The answer should hold only the lines from the beginning of the material through the one with "25: (593, 453)", reproduced exactly and without pictures.
========
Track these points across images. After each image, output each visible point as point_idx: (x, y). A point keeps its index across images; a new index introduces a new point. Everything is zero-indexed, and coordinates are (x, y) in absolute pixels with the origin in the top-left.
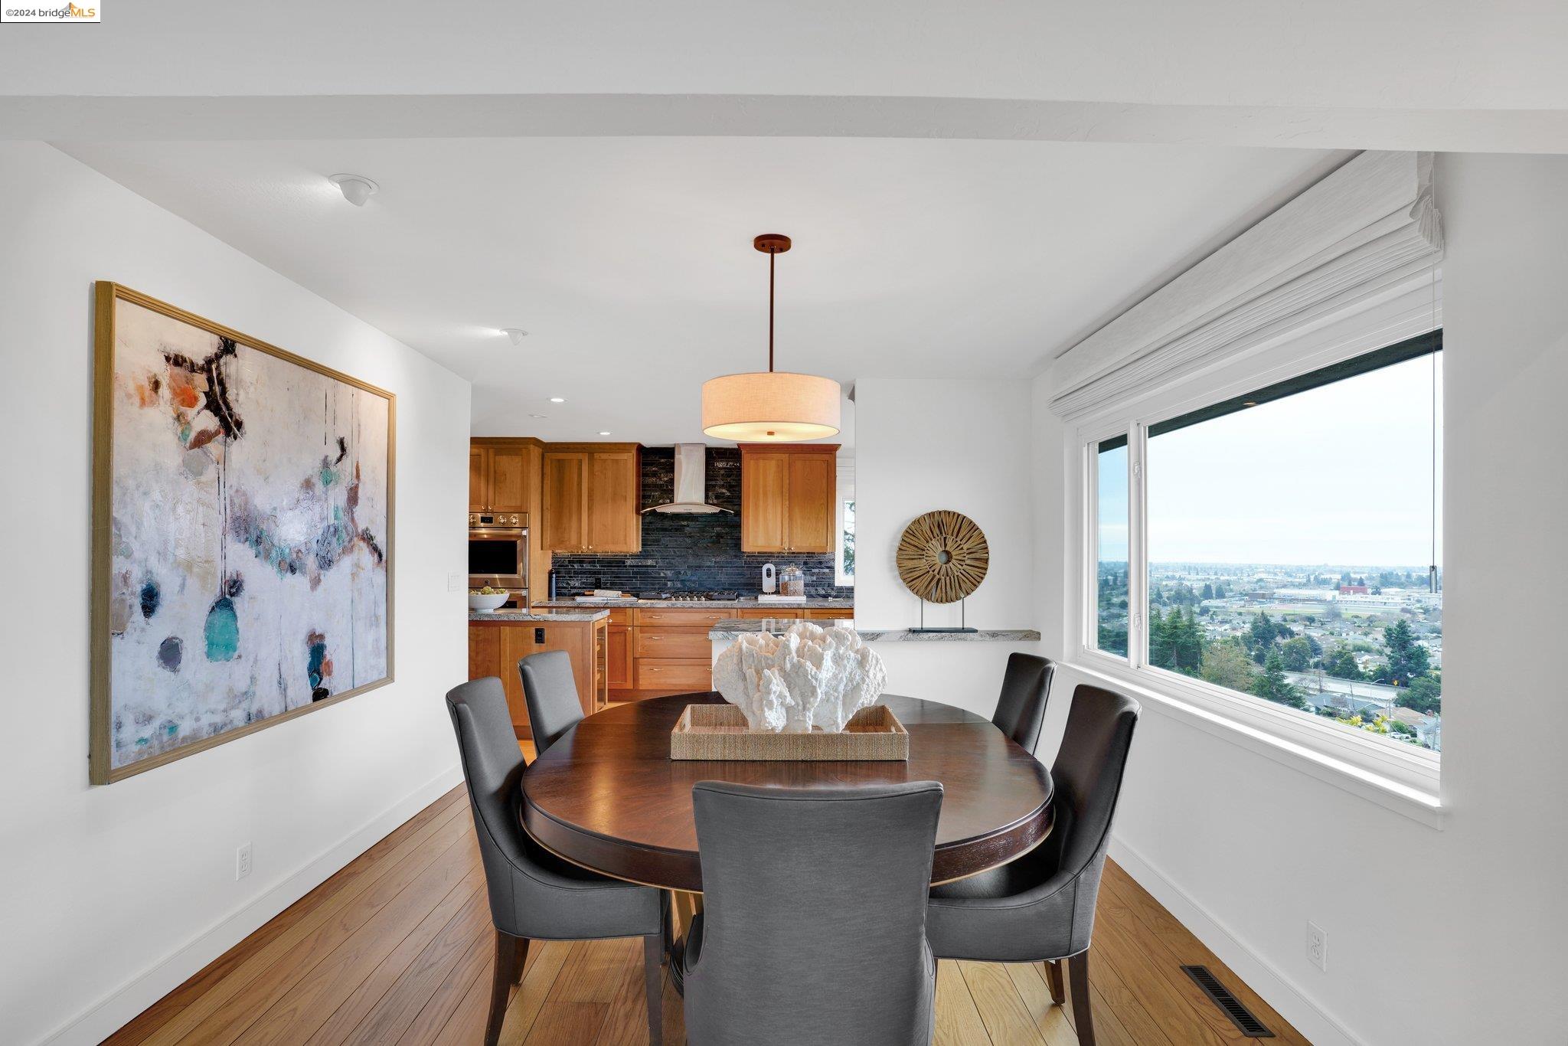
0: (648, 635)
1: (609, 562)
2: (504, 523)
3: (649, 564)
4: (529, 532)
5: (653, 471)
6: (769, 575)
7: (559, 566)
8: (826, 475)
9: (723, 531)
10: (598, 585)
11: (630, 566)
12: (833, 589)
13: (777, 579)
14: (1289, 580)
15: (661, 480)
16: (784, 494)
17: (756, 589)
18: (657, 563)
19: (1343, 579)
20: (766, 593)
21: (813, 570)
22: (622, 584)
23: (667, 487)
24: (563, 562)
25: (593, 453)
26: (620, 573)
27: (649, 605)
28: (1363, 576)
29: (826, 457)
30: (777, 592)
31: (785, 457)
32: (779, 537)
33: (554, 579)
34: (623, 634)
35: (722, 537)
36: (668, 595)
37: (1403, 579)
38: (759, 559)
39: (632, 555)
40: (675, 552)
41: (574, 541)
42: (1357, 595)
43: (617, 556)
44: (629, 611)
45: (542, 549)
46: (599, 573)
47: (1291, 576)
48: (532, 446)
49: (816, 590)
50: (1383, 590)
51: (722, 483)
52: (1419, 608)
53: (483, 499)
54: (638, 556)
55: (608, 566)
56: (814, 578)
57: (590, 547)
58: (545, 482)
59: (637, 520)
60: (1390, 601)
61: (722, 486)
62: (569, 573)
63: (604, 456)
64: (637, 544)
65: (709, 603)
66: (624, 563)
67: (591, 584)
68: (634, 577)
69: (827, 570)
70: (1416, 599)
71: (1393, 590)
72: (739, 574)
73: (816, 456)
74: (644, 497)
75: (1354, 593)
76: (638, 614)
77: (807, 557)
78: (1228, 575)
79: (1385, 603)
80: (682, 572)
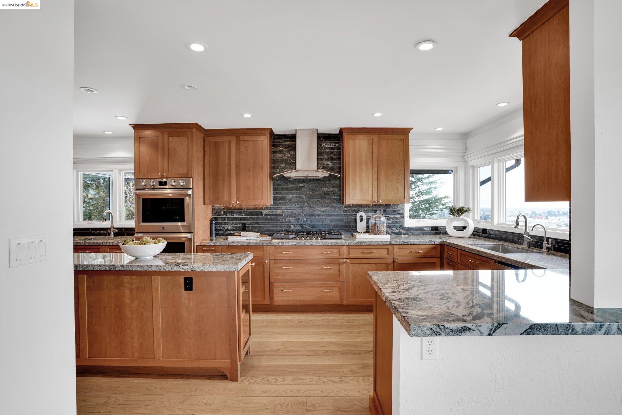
0: (280, 265)
1: (251, 212)
2: (175, 185)
3: (278, 213)
4: (193, 192)
5: (281, 150)
6: (361, 220)
7: (217, 215)
8: (402, 150)
9: (328, 190)
10: (244, 228)
11: (266, 215)
12: (403, 229)
13: (368, 222)
14: (512, 214)
15: (285, 156)
16: (374, 163)
17: (352, 230)
18: (283, 213)
19: (533, 213)
20: (360, 233)
21: (390, 216)
22: (260, 227)
23: (290, 161)
24: (220, 213)
25: (239, 136)
26: (259, 219)
27: (280, 244)
28: (541, 212)
29: (403, 137)
30: (367, 231)
31: (374, 137)
32: (371, 193)
33: (214, 225)
34: (262, 265)
35: (328, 194)
36: (294, 236)
37: (556, 213)
38: (353, 209)
39: (266, 208)
40: (296, 205)
41: (226, 198)
42: (539, 219)
43: (256, 208)
44: (266, 249)
45: (204, 204)
46: (244, 220)
47: (512, 212)
48: (195, 129)
49: (392, 229)
50: (549, 218)
51: (327, 157)
52: (564, 224)
53: (160, 169)
54: (270, 208)
55: (250, 215)
56: (391, 222)
57: (238, 202)
58: (206, 157)
59: (270, 183)
60: (552, 222)
61: (327, 160)
62: (224, 220)
63: (247, 138)
64: (270, 200)
65: (324, 242)
66: (261, 213)
67: (239, 227)
68: (268, 223)
69: (399, 216)
70: (562, 221)
71: (553, 217)
72: (339, 220)
73: (395, 137)
74: (274, 168)
75: (538, 219)
76: (272, 250)
77: (385, 207)
78: (488, 212)
79: (550, 223)
80: (301, 218)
========
◆ Solution to the problem
Track these points across images. After each image, output each visible point as point_idx: (x, y). A point keeps its index across images; a new index introduces a new point. Everything is zero-indexed, and coordinates are (x, y) in absolute pixels with the origin in the top-left.
0: (648, 635)
1: (609, 562)
2: (504, 523)
3: (649, 564)
4: (529, 532)
5: (653, 471)
6: (769, 575)
7: (559, 566)
8: (826, 475)
9: (723, 531)
10: (598, 585)
11: (630, 566)
12: (833, 589)
13: (777, 579)
14: (1289, 580)
15: (661, 480)
16: (784, 494)
17: (756, 589)
18: (657, 563)
19: (1343, 579)
20: (766, 593)
21: (813, 570)
22: (622, 584)
23: (667, 487)
24: (563, 562)
25: (593, 453)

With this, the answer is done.